Guided Grasp
Grasp Planning for Visual Assistive App
Min Young Chang, Eric Pu Jing, with advisor Prof. Shuran Song
Overview
The goal of this project is to create an app that can guide users’ hands to grasp an object on the tabletop without them having to see the smartphone interface. The app allows users to specify verbally which objects to target and to listen to verbally-issued commands from the app in order to grasp the target object.
Introduction
Visually-impaired individuals have long struggled to navigate a world that is designed mainly around sight. This problem has only grown with the advent of personal computers and smartphones, which pioneered the concept of a graphical user interface (GUI). Many apps available on smartphones operate on the assumption that users possess the eyesight required to perceive the user interface. There exist features that provide some measure of accessibility for the blind, though most are ad-hoc compromises that do not provide the full range of features offered by a GUI. With deep learning entering the mainstream, there are more tools available than ever to improve the quality of life of those with visual disabilities.
Among the many offerings available to developers, Apple’s ARKit provides a fully-featured set of tools that are relevant to assistive technology. Previous works such as AIGuide [1] make use of this development kit to localize objects captured via camera into a single 3D scene in order to help visually-impaired users navigate to desired objects.
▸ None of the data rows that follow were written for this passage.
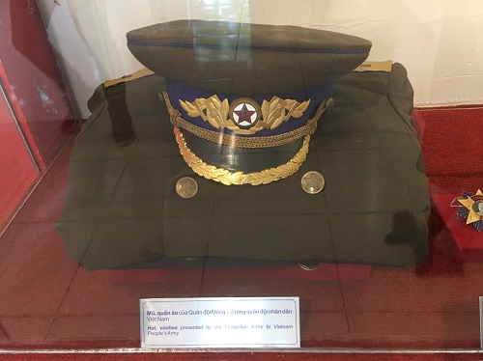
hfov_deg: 61.7
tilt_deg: -36.9
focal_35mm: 29
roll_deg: +5.2
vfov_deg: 48.2
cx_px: 242
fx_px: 404
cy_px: 180
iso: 100
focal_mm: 4.15
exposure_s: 1/17
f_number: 2.2
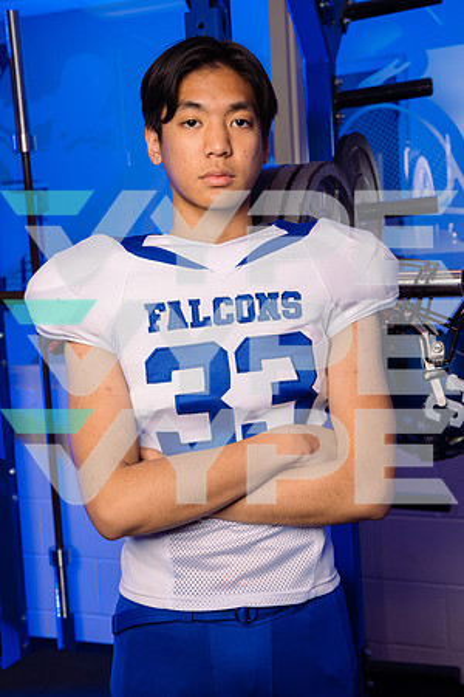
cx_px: 232
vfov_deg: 37.5
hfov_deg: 25.5
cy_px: 348
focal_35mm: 53
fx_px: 1025
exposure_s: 1/200
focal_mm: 53
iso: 400
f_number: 7.1
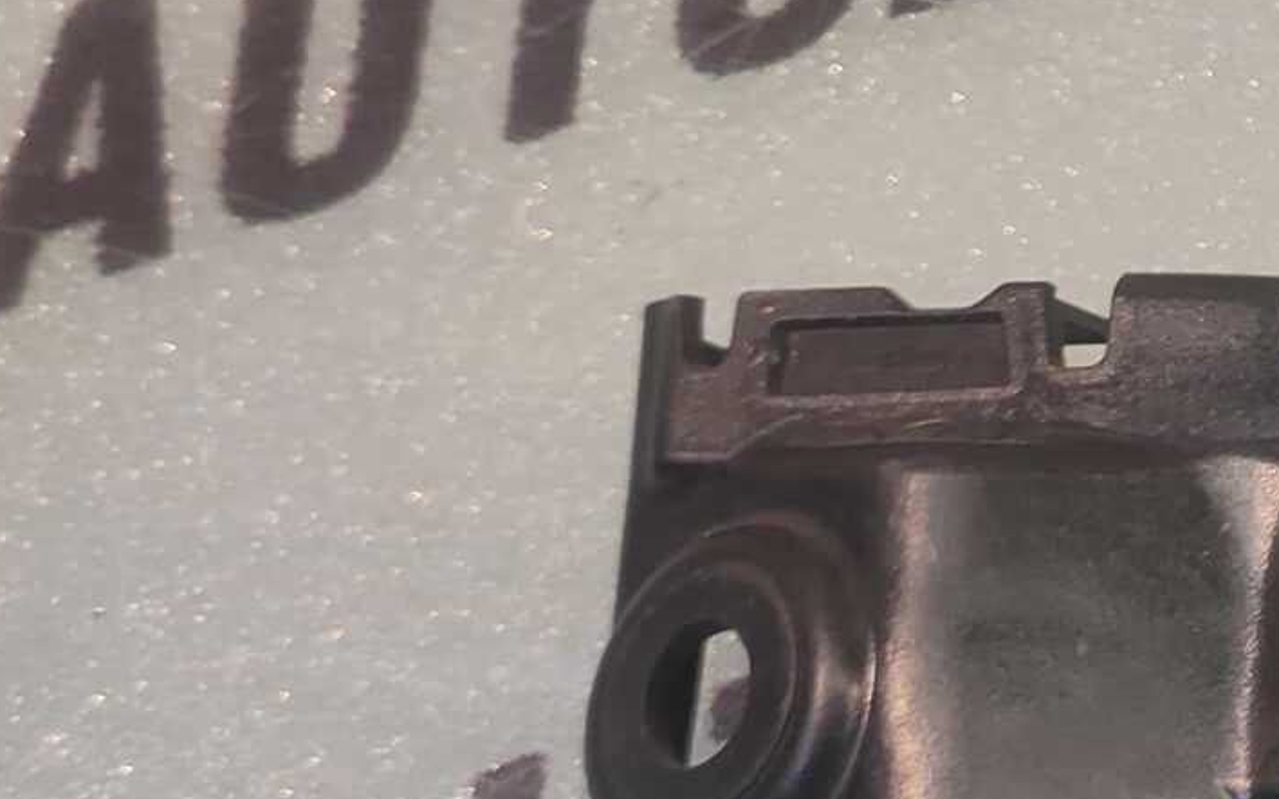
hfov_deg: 23.8
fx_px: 2266
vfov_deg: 19.9
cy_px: 274
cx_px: 1997
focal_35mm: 65
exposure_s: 1/33
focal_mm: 4.74
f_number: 1.79
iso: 106
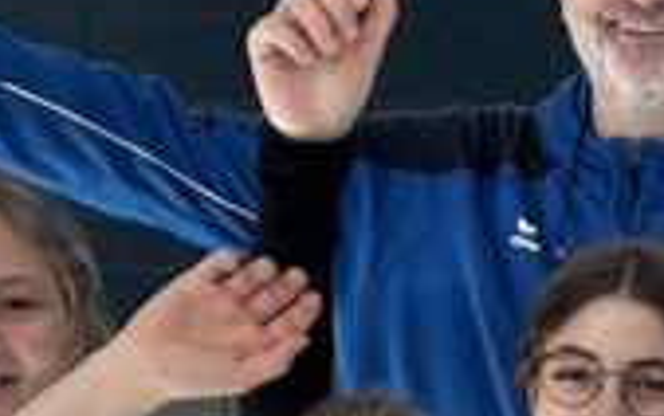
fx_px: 2264
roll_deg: +0.5
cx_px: 640
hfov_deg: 16.4
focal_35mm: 125
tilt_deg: -11.9
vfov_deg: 10.2
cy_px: 577
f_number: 1.5
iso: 125
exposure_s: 1/119
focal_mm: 5.7
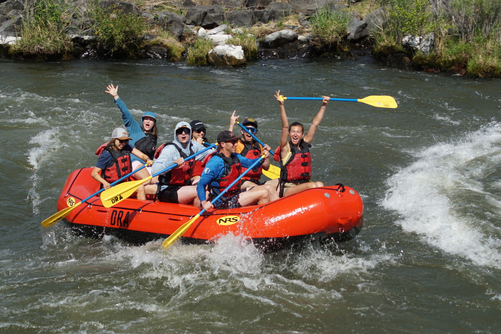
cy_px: 167
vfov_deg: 12.2
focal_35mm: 112
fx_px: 1566
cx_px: 250
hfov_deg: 18.2
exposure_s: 1/400
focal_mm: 75
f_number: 6.3
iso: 100
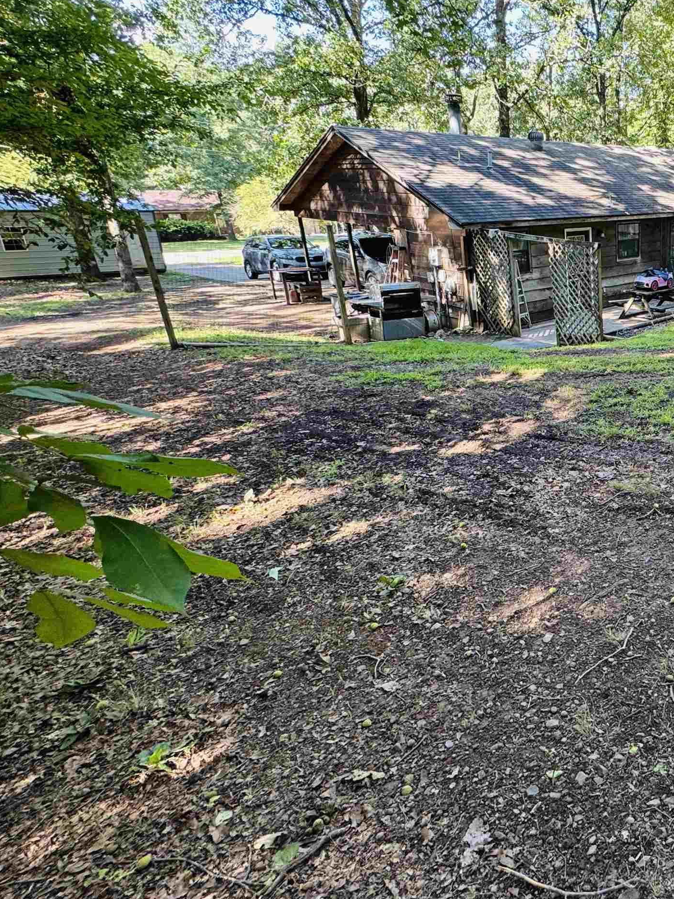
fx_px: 597
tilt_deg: -19.4
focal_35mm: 23
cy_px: 396
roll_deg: -1.2
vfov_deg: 73.6
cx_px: 660
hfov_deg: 49.2
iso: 125
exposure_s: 1/99
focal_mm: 2.22
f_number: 2.2
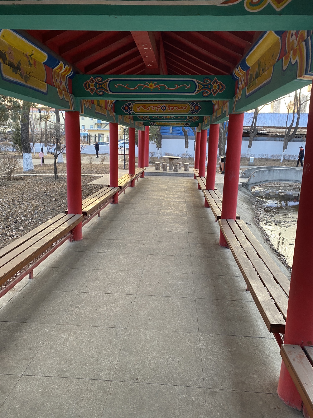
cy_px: 209
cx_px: 156
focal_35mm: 26
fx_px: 313
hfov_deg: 53.1
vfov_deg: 67.3
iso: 80
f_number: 1.8
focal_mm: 4.25
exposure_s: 1/50
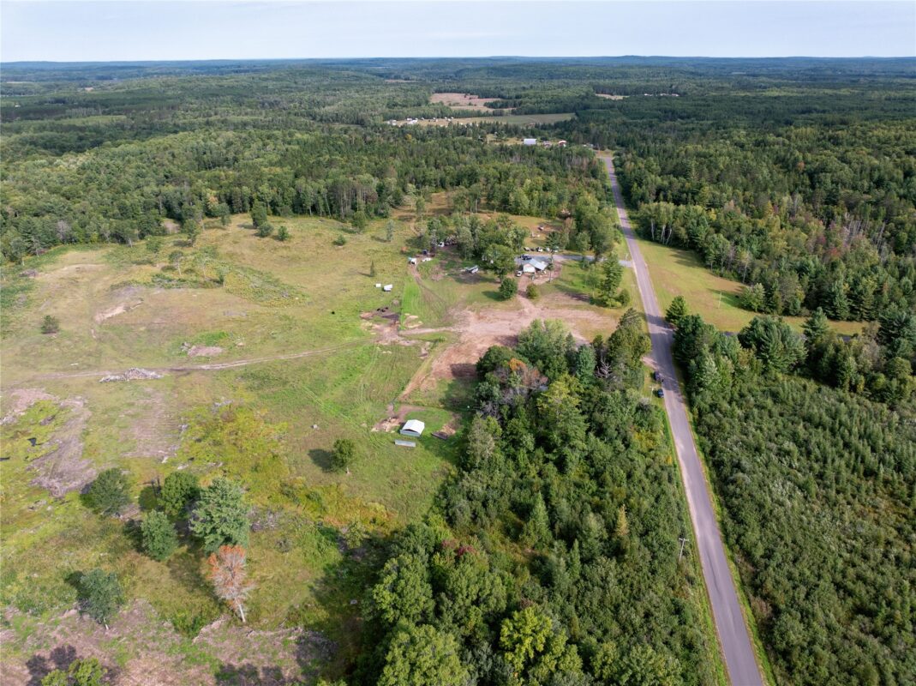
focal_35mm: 24
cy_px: 343
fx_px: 635
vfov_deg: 56.7
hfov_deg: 71.6
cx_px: 458
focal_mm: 12.29
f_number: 2.8
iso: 130
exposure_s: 1/1250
The main addition to this concept is the use of a point cloud to not only aid in avoiding collisions with other objects in the scene, but also to inspect the target for points that are desirable locations to grasp. Avoiding obstacles is one task that always accompanies navigation, and this task becomes much more important when the target audience cannot rely upon vision to avoid them. Searching for a desirable location to grasp is also an important part of the overall task, as different objects may have different ways to grasp them.
Method
The first phase aims to provide a way for users to select what kind of object the app should detect. Because of the intended user base, the interface must be operable without the users having to look at the screen. The decision was made to use a speech recognition interface, where users would verbally communicate to the app what object it should look for. The implementation makes use of Apple’s software interface for basic speech recognition tasks. To limit the scope of the project to a more manageable size, only two possible target objects are accepted: bottle, and cup.
The second phase scans the area around the user, looking for the target object within the scene. This step uses Apple’s Vision framework to detect a bounding box of the object from the camera footage. Previously considered ideas for object localization involving point clouds were discarded in favor of directly using the phone’s visual feed. While effective, performance suffered when dealing with more complex scenes, such as with a transparent table. While the app looks for the target, it also scans and saves a sparse point cloud using ARKit. During the development process, attempts were made to obtain a dense point cloud from the phone’s LiDAR depth map, but the limited computing resources of the phone made such an avenue impractical.
Once the object has been detected, a subset of points in the point cloud is assigned to the object, based on the location of the sub-image containing the target object. From those points a list of scores is computed, using a depth map provided by the iPhone’s LIDAR functionality. By applying a filter over the depth map using the Metal hardware acceleration framework, a texture containing the desirability of potential grasping positions is obtained. The point whose corresponding score is the highest becomes a candidate grasping point.
The third phase detects the hand of the current user and guides it toward the target object. Using Apple’s Vision framework, the position of the hand’s center can be determined from the iPhone’s camera footage. Once the position of the hand has been determined relative to the target object, the app then issues verbal commands to guide the hand to the target object. If the path between the object and the hand is obstructed, the app will issue a warning that the hand is about to collide with an obstacle. Once the hand is sufficiently close to the target, the app will announce that the guiding phase is complete.